Exercise | Transcribe the part of the North Korean missile test article below from "South Korea’s Joint" to "detect and intercept.".
# start of Extract provided
South Korea’s military said the North’s test on Tuesday may be more capable than the “hypersonic missile” Pyongyang launched less than a week earlier.

Leader Kim Jong Un vowed over New Year’s to bolster his country’s military with cutting-edge technology at a time when talks with South Korea and the US have stalled.

South Korea’s Joint Chiefs of Staff (JCS) said in a statement that initial estimates found Tuesday’s missile travelled more than 435 miles (700km) to a maximum altitude of 37 miles (60km) at a top speed up to 10 times the speed of sound (12,348 kmh/7,673 mph).

The JCS said: “We assess that this is more advanced than the missile North Korea fired on January 5, though South Korean and US intelligence authorities are conducting detailed analysis.”

The suspected ballistic missile launch was detected coming from North Korea’s Jagang Province, the same location as last week’s test.

North Korea has joined a global race in developing hypersonic missiles, which are usually defined as weapons that reach speeds of at least five times the speed of sound and can manoeuvre at relatively low trajectories, making them harder to detect and intercept.

Last week, South Korean military officials cast doubt on the capabilities of the hypersonic missile North Korea claimed to have test fired on Wednesday, saying it appeared to represent limited progress over Pyongyang’s existing ballistic missiles.

Kim Dong-yup, a former South Korea Navy officer who now teaches at Seoul’s Kyungnam University, told Reuters: “Today’s test might be intended to send a message to the South after authorities here said the earlier test was a failure and did not involve a hypersonic missile.”

South Korea’s National Security Council held an emergency meeting and President Moon Jae-in expressed concern over the launches, which came ahead of the country’s presidential election on March 9.

The nuclear envoys of South Korea and the United States held a phone call to share their assessment on the missile test, agreeing to continue efforts to restart the peace process with the North.

Indopacific Command (INDOPACOM) of the US military, stated that while it assessed that the launch did not pose an immediate threat to the United States or its allies, it highlighted the destabilising impact of North Korea’s illicit weapons program.

Japanese Prime Minister Fumio Kishida noted the United Nations had just finished holding discussions on how to respond to last week’s launch.

He told reporters: “That North Korea continues to launch missiles is extremely regrettable.”

UN Security Council resolutions ban all ballistic missile and nuclear tests by North Korea. Sanctions have been imposed over the programmes.

The second apparent launch came a day after the United States mission to the United Nations – joined by the UK, France, Ireland, Japan and Albania – issued a joint statement condemning last week’s test.

US Ambassador to the UN Linda Thomas-Greenfield said in the statement on Monday: “These actions increase the risk of miscalculation and escalation and pose a significant threat to regional stability.”

She added that such tests not only improve the North’s capabilities, but expand what it can offer illicit arms clients and dealers around the world.

However, China and Russia are pushing the UN Security Council to ease sanctions on North Korea by removing a ban on Pyongyang’s exports of statues, seafood and textiles on top of lifting a refined petroleum imports cap.

Ms Thomas-Greenfield repeated calls for countries around the world to enforce sanctions and for North Korea to abandon its missiles and nuclear weapons. North Korea has said it is open to talk, but only if the US and others drop “hostile policies” such as sanctions and military drills.
# end of Extract provided
# start of Rows
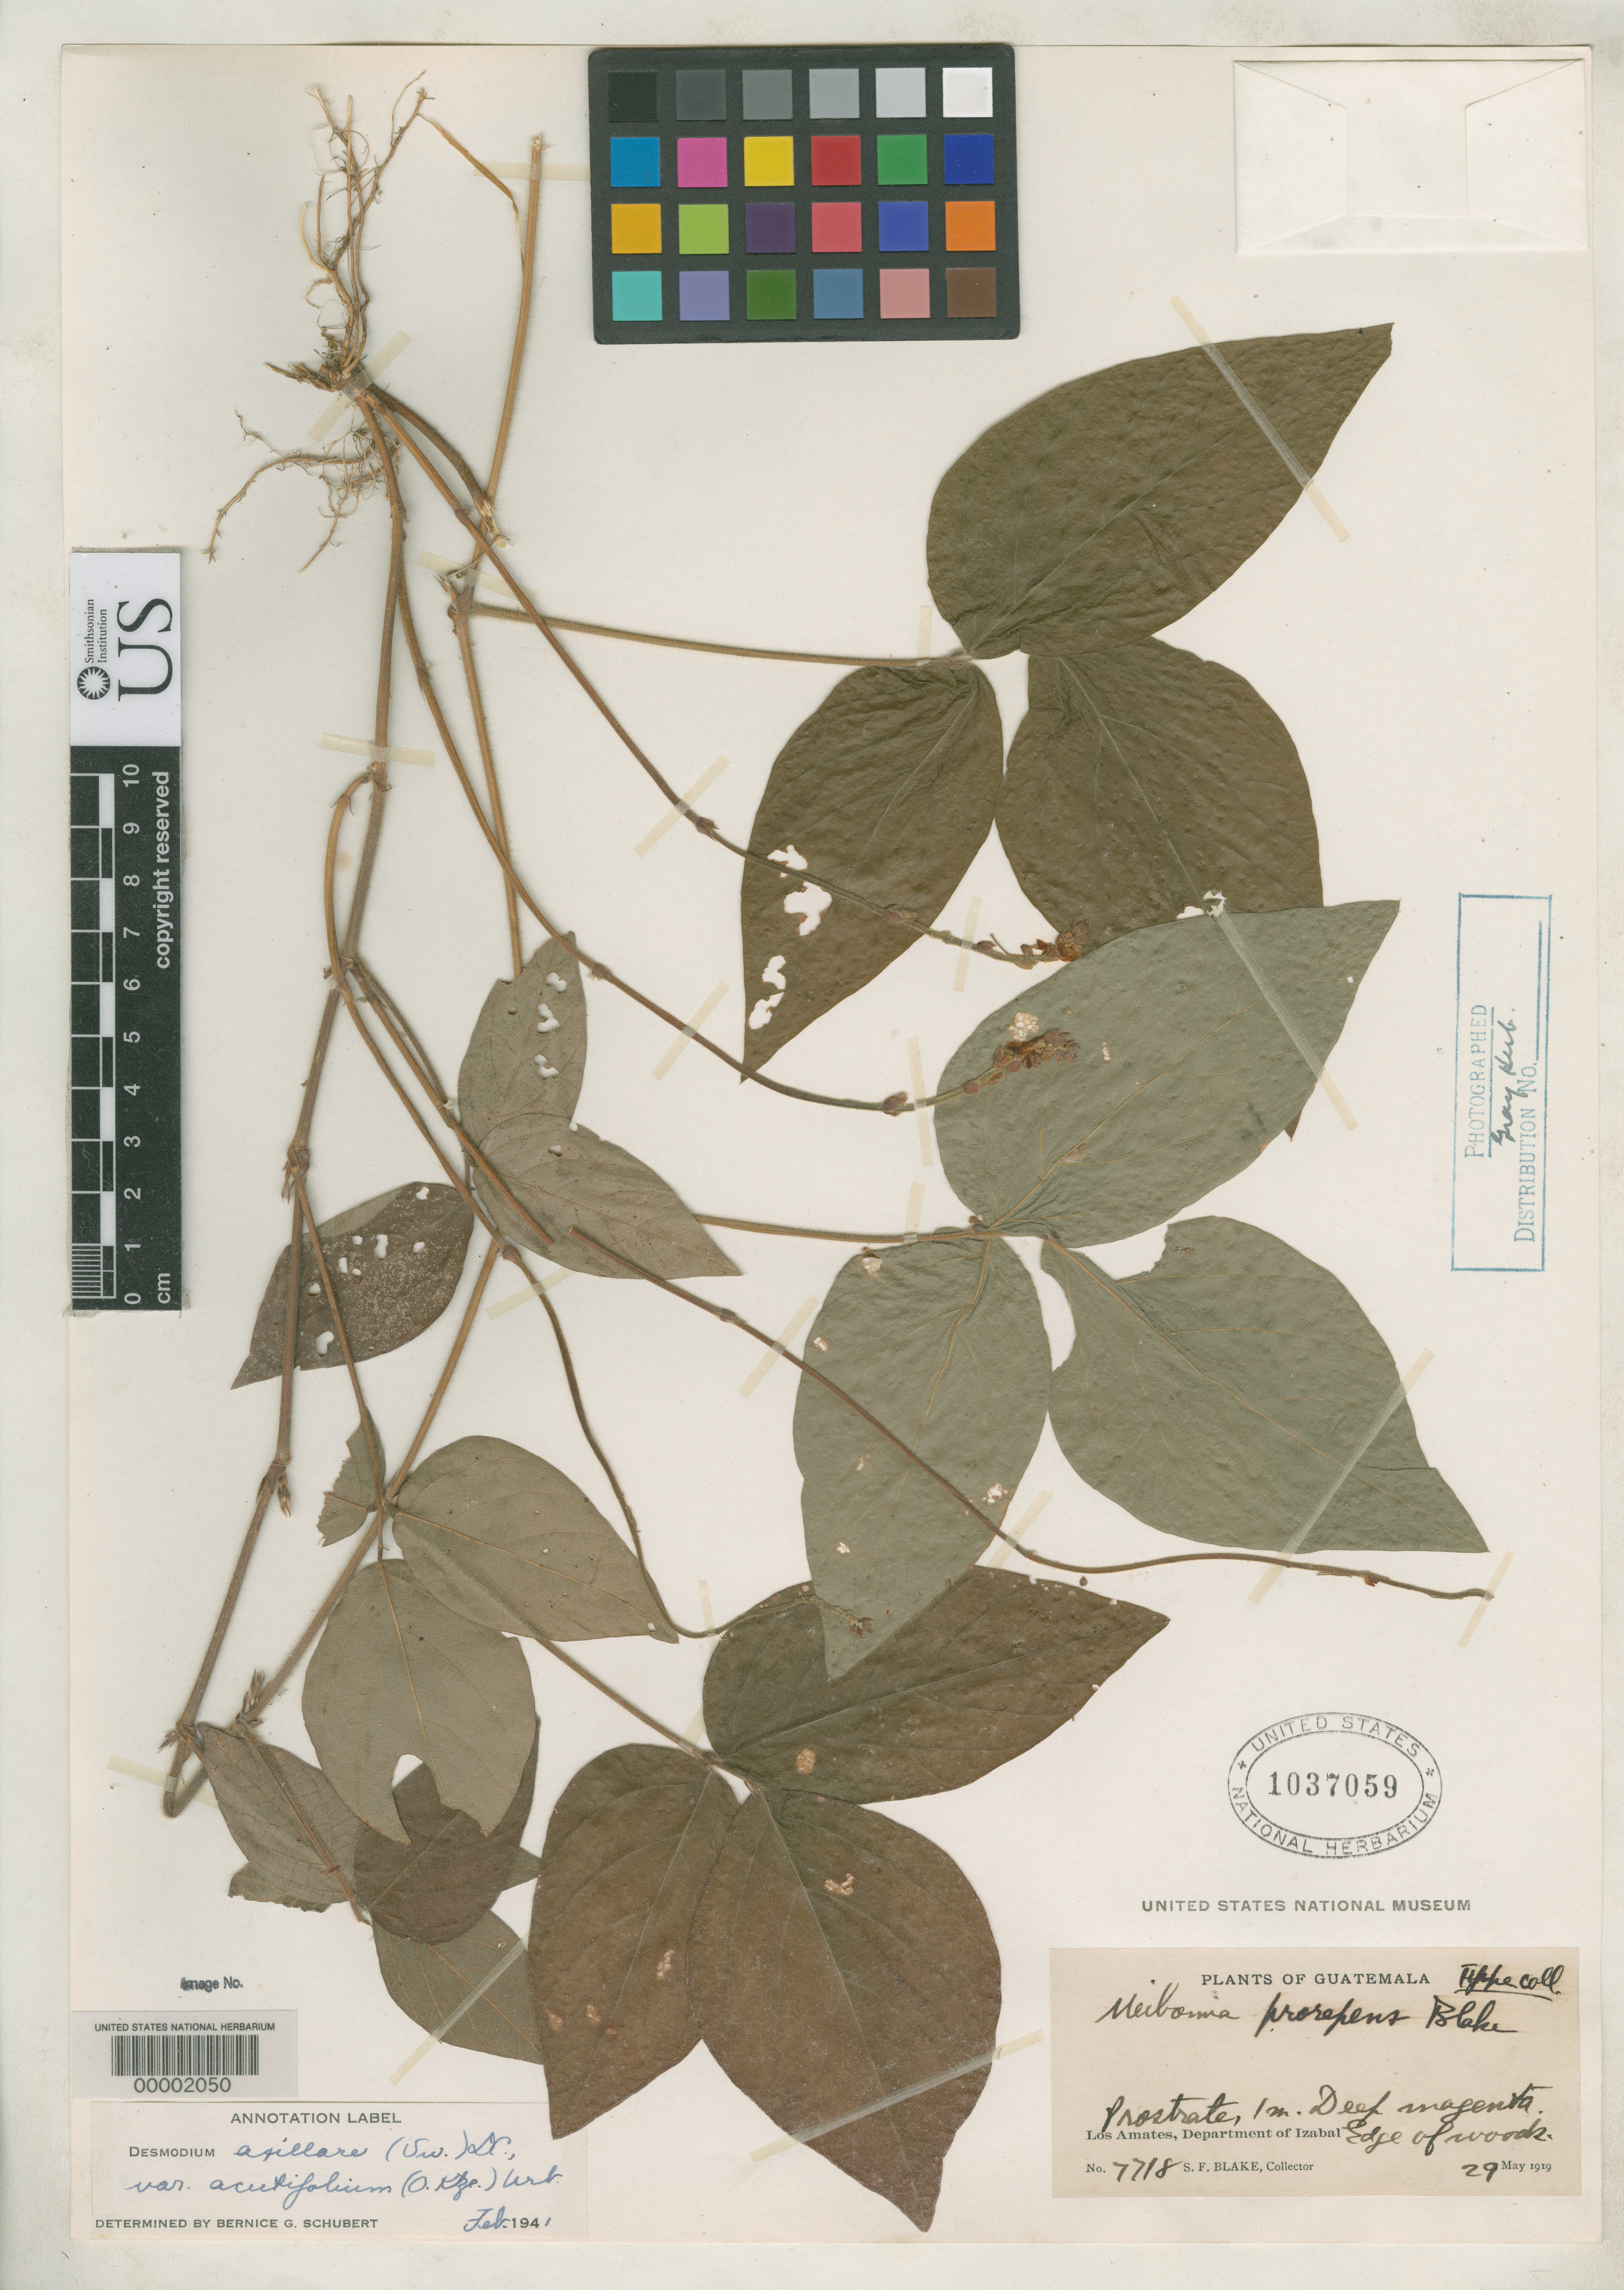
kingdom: Plantae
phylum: Tracheophyta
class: Magnoliopsida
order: Fabales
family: Fabaceae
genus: Meibomia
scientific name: Meibomia prorepens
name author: S.F. Blake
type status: Isotype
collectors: S. Blake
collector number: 7718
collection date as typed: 29 May 1919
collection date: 1919-05-29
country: Guatemala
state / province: Izabal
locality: Los Amates.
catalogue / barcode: US 1037059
# end of Rows
Completed exercise |
South Korea’s Joint Chiefs of Staff (JCS) said in a statement that initial estimates found Tuesday’s missile travelled more than 435 miles (700km) to a maximum altitude of 37 miles (60km) at a top speed up to 10 times the speed of sound (12,348 kmh/7,673 mph).

The JCS said: “We assess that this is more advanced than the missile North Korea fired on January 5, though South Korean and US intelligence authorities are conducting detailed analysis.”

The suspected ballistic missile launch was detected coming from North Korea’s Jagang Province, the same location as last week’s test.

North Korea has joined a global race in developing hypersonic missiles, which are usually defined as weapons that reach speeds of at least five times the speed of sound and can manoeuvre at relatively low trajectories, making them harder to detect and intercept.